Sunday, June 24, 2012

Inclusive Summer Sports Camps

When you think of Summer Camping you usually think of tents, sleeping bags, campfires and mosquitoes.  But that is not the only kind of camping people do in the summer.  Sports camps are very popular, especially for athletic kids, but don't think those are the only kids who should go.  Sports camps are a good way to introduce your child to new experiences and get them exercising, even if they are not that good at the game.  From basketball and baseball to football, soccer and more you can find a sport camp that your kid might love. 
 
Some camps are overnight and some are day camps in your local community.  Some are expensive and some not so much.  You need to shop around and see what is out there in your area and what your kid might be interested in.  There is also a new trend that I am really excited about.  Many churches are now offering free sport camps to the local area and include some bible lessons as well as sports training.  They emphasize good sportsmanship and taking care of the whole person, both physically and spiritually.  So why not see if there is a church in your area hosting a sports camp and if not, why not see if your church will host one?

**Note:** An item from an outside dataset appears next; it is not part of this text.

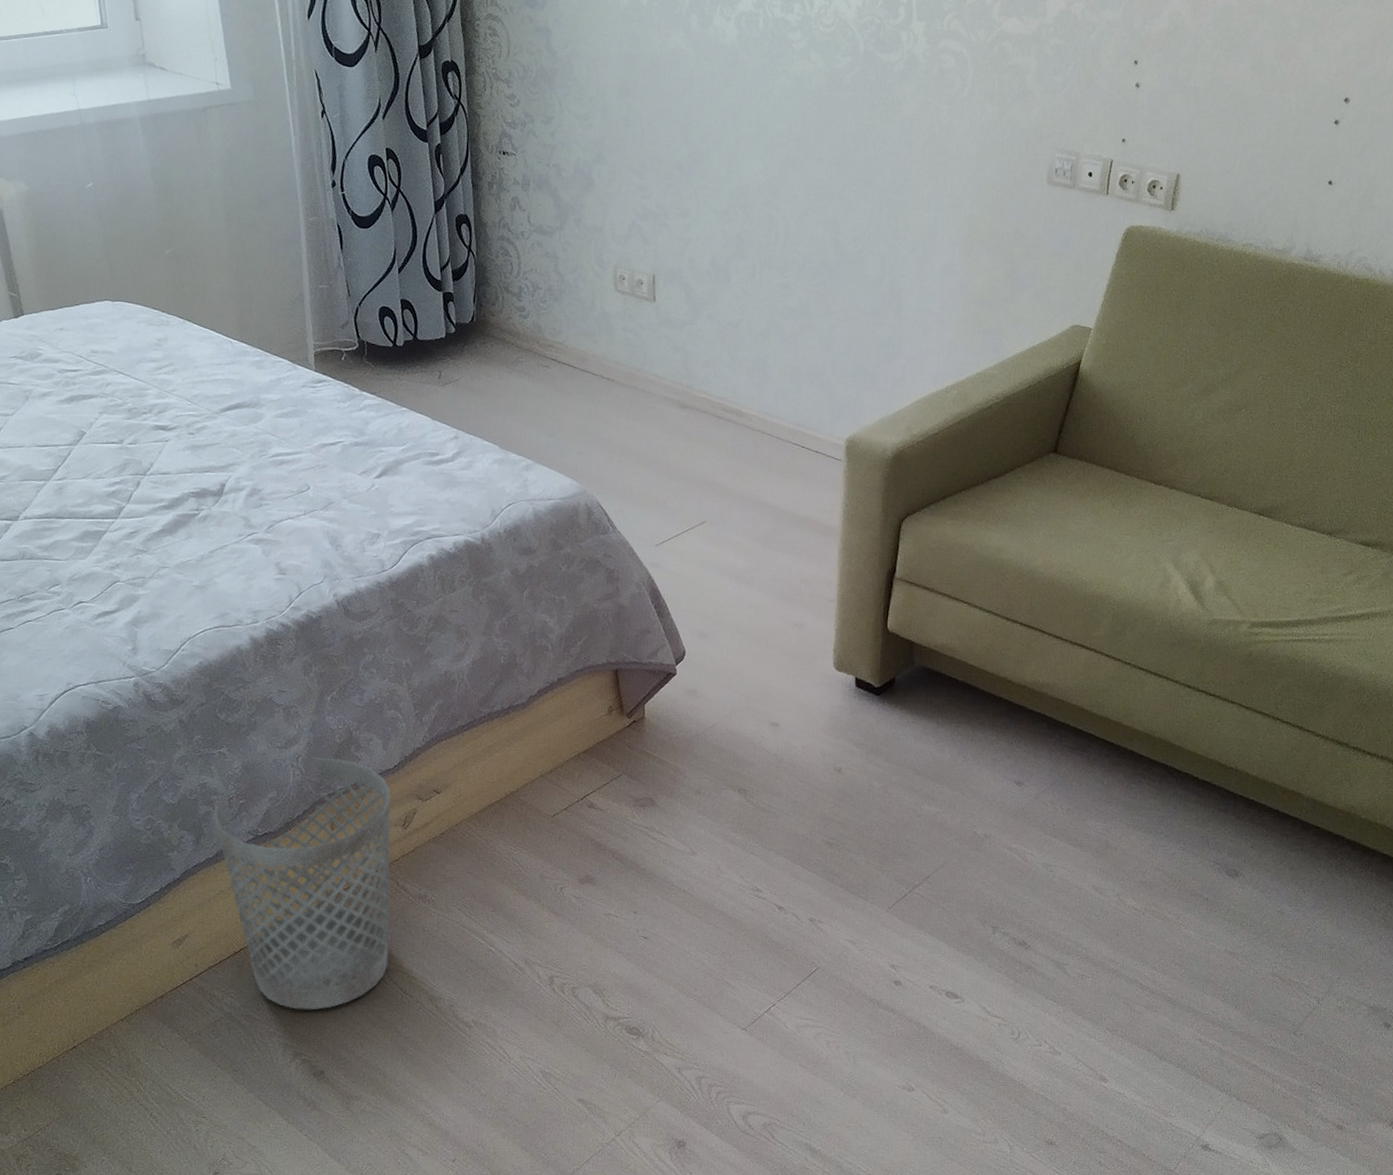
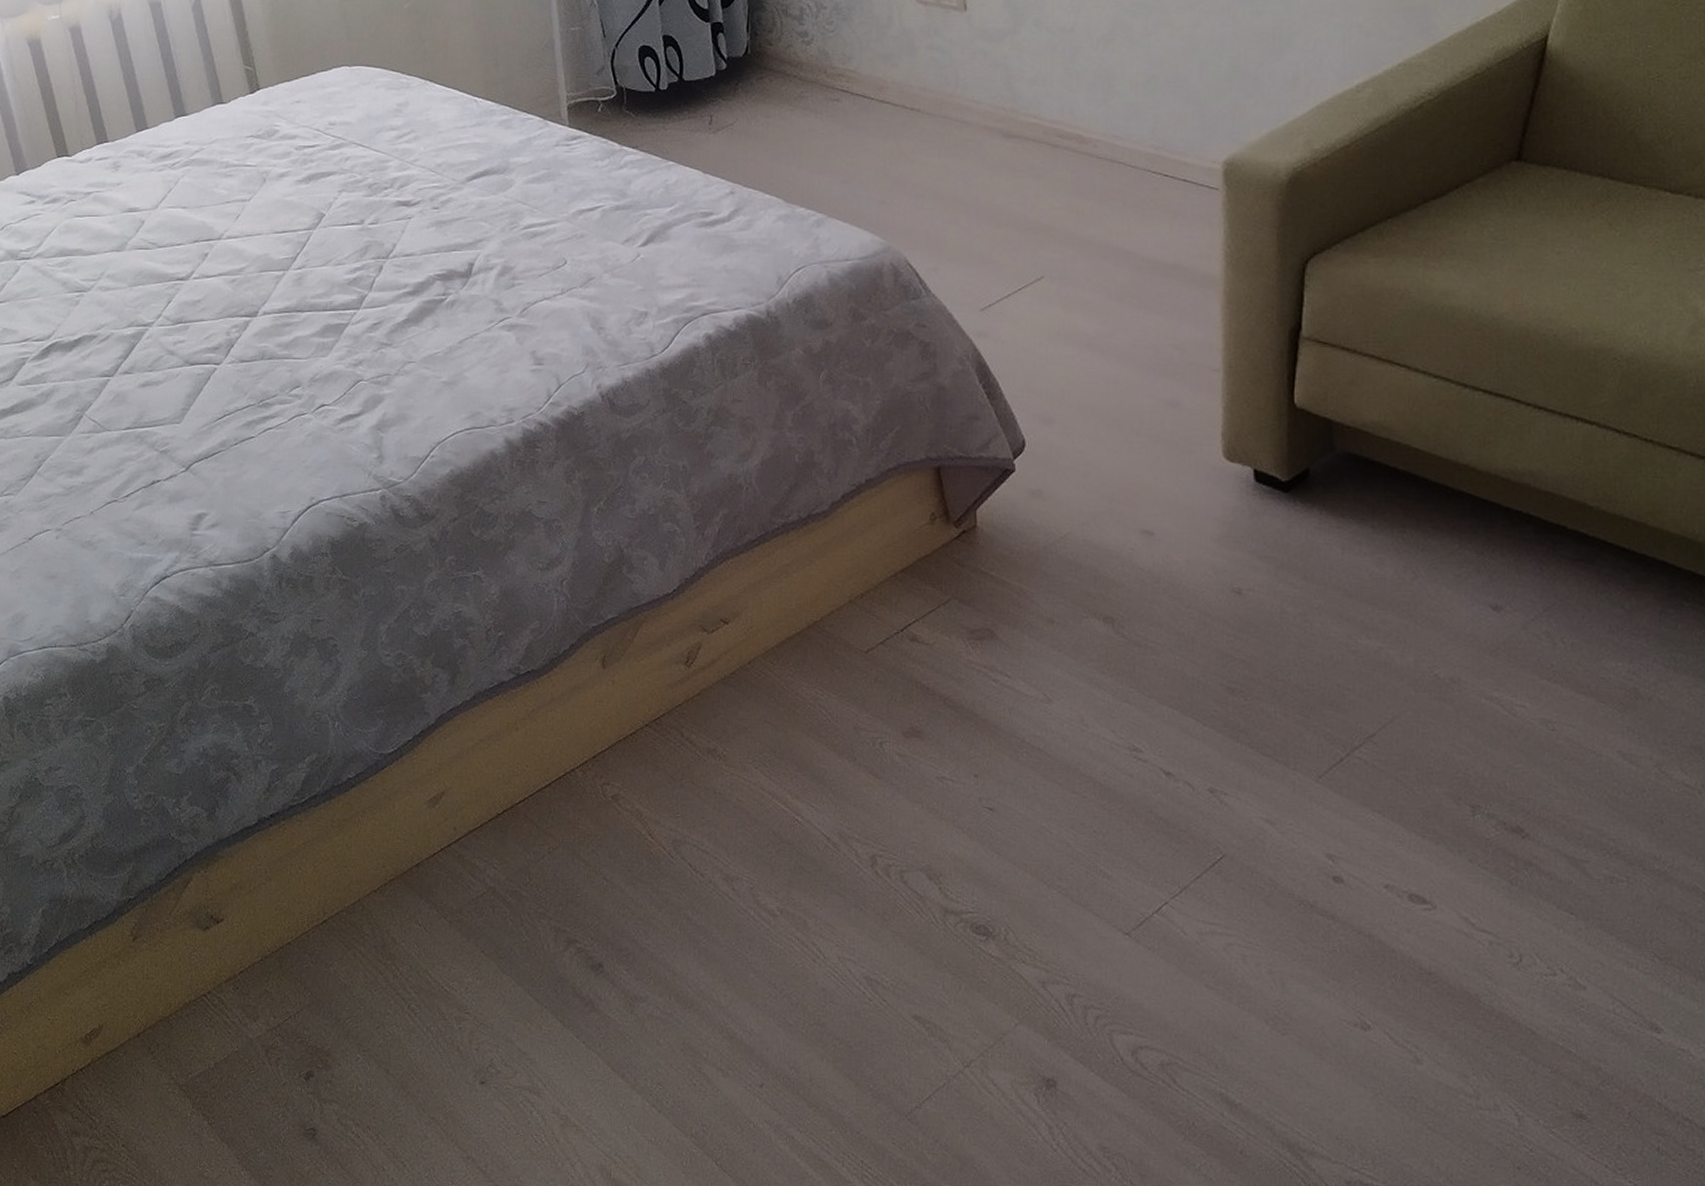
wastebasket: present [213,757,391,1010] -> none [469,580,675,888]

Having a daughter with special needs, I never thought sports camp would be something she would experience, but boy was I wrong!  We live a couple of hours away from Kansas City and so I follow their Down syndrome guild on Facebook to keep up with things going on in our area when I came across a flyer that advertised a FREE football camp for children with Down Syndrome.  It was a one day event from 1-4.  I was excited, but thought, Gess is a girl, maybe they will not let her go.  It turns out I was wrong again!  They said they love it when the girls get out there with them so I signed her up and planned on making the drive.

It turns out this was not a camp specifically for our children, what they did was include our children into the week long day camp that was already going on.  This was so fun!

When we arrived they had her change into her camp shirt and get her water bottle filled up.  Then coach Stoner came and introduced himself and said, "if it's alright with you I am going to take her on out there."  I said "sure, go ahead!"  And off she went!  Each child with Down syndrome had a coach that accompanied them out on the field and helped them as they participated with the teams.  Gess pretty much stayed with the 2nd-3rd grade teams for most of the day, though there were a few times she got some one on one training.

They started off doing their exercise or warm up drills or whatever they call it.  


The entire camp was doing those together.  Gess really caught on and obeyed her coaches well.  They then split into stations by grades.  They focused on kicking, punting, throwing and tackling.  Here is Gess working on punting and kicking.





Throwing she had a hard time with, at least with one hand.  But she could catch it!


Oh and tackling.  Just watch this kid!




As you can see, Gess had the time of her life. She absolutely loved playing football!  She definitely was spent by the end of 2 hours.  That's OK because that's when it was time to cool off.  Smoothie anyone?


Then, while the kids were cooling down in the shade with their delicious Smoothie King drinks, some famous football players came to talk with them!  And after they were done they went around and signed everyone's camp shirt! 

First up was Dustin Colquitt.  He's the punter for the Kansas City Chiefs and has spent his entire pro career as a Chief after being drafted in 2005.  He talked about the importance of listening to parents and coaches and doing well in school.  He took time for questions from the kids too.   



Next up was Will Shields.  He was an offensive guard for the KC Chiefs for 14 years until he retired from the sport. He also spent his entire pro career with the Chiefs.  He spoke to the kids about the importance of eating right and exercising.



The Kansas City Chiefs are actually very active in raising awareness for Down syndrome through their First Downs for Down Syndrome program, which is part of what this camp was all about. We want to thank the Kansas City Chiefs for all their hard work.  We also want to thank those who work hard for FDFDS and  the FCCJC who actually hosted and put on the camp.  It was a day that we will cherish always and we certainly plan on attending again!  And thanks to Coach Stoner who may not know just how much spending those 3 hours with one little girl meant to us all!